▶ **What is being asked**
Rewrite the stretch of the text on peanut butter and jelly sandwiches from "What is it that" through "RYE BREAD? Please.", putting "marmalade" in place of "jam".

▶ **Given text**
:::::
What is it that makes a peanut butter jelly and sandwich so perfect? For me, it's the interplay between each of its ingredients. The arrival, first, of that pillowy white bread, followed by rich and crunchy peanut butter which threatens to dry out your mouth until comes along some sweet, sharp, restorative jam.

Search for "gourmet PB&J" on Google and you will be presented with all sorts of recipes which stray significantly too far from God's light. Bananas? Toasted bread? Absolutely not. RYE BREAD? Please.

Therefore, in proposing my own "gourmet" version of a peanut butter and jelly sandwich, I do not wish to deviate too far from the all-American classic — processed white bread, grape jelly, smooth peanut butter — which is nearly unimprovable. I say nearly, because in giving proper consideration to each ingredient I think we can make the PB&J an even more delicious experience, one that elevates it from great to transcendent. Settle in, this is serious stuff.
:::::
▶ **Extracted information**

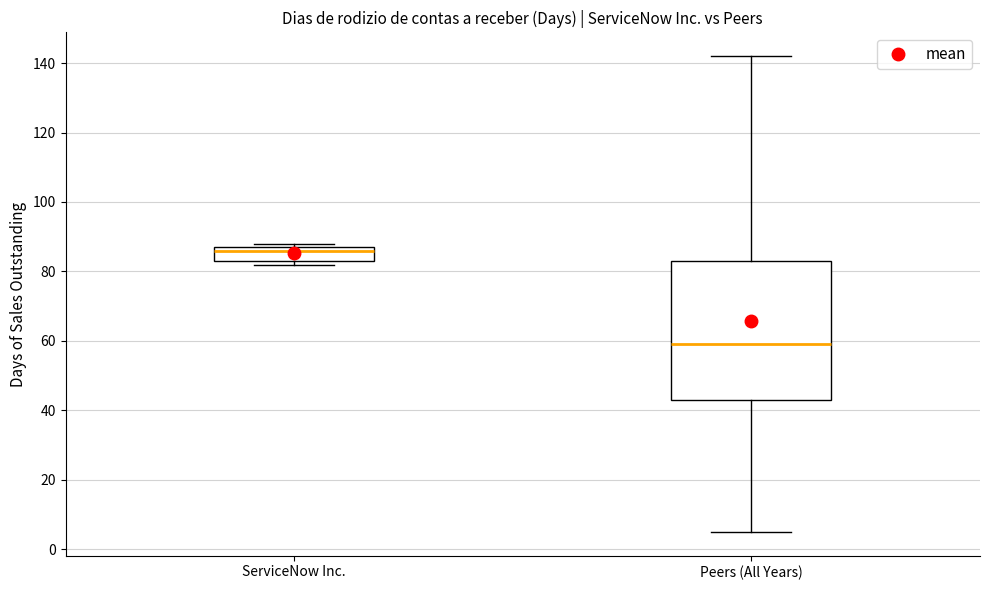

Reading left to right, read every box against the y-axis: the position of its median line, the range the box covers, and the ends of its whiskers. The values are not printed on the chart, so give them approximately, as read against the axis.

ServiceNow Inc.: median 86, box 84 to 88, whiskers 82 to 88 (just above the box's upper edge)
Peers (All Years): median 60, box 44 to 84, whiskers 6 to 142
:::::
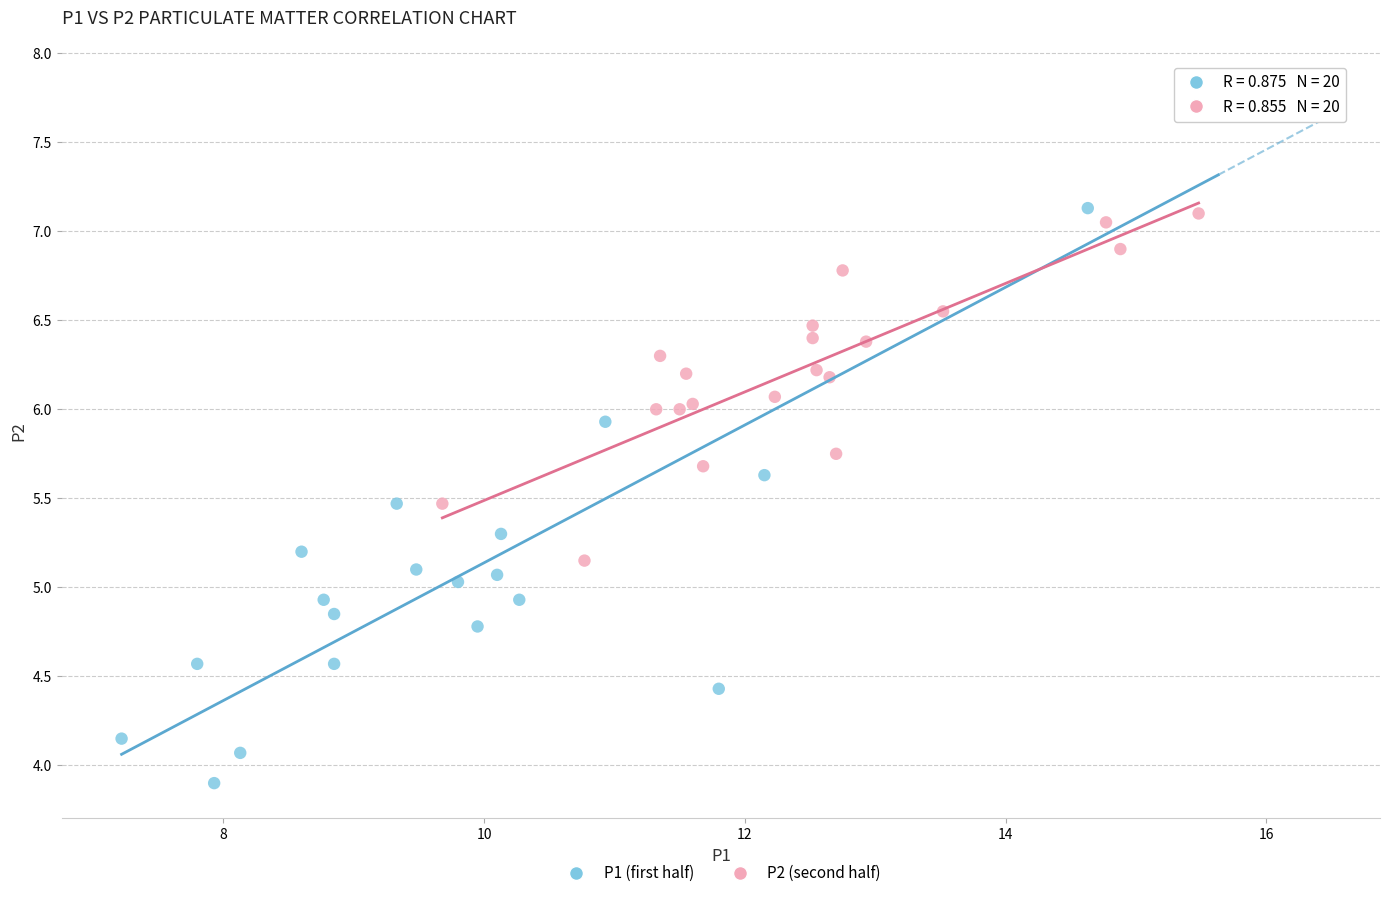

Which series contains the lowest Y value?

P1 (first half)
:::::
▶ **Response to this task**
What is it that makes a peanut butter jelly and sandwich so perfect? For me, it's the interplay between each of its ingredients. The arrival, first, of that pillowy white bread, followed by rich and crunchy peanut butter which threatens to dry out your mouth until comes along some sweet, sharp, restorative marmalade.

Search for "gourmet PB&J" on Google and you will be presented with all sorts of recipes which stray significantly too far from God's light. Bananas? Toasted bread? Absolutely not. RYE BREAD? Please.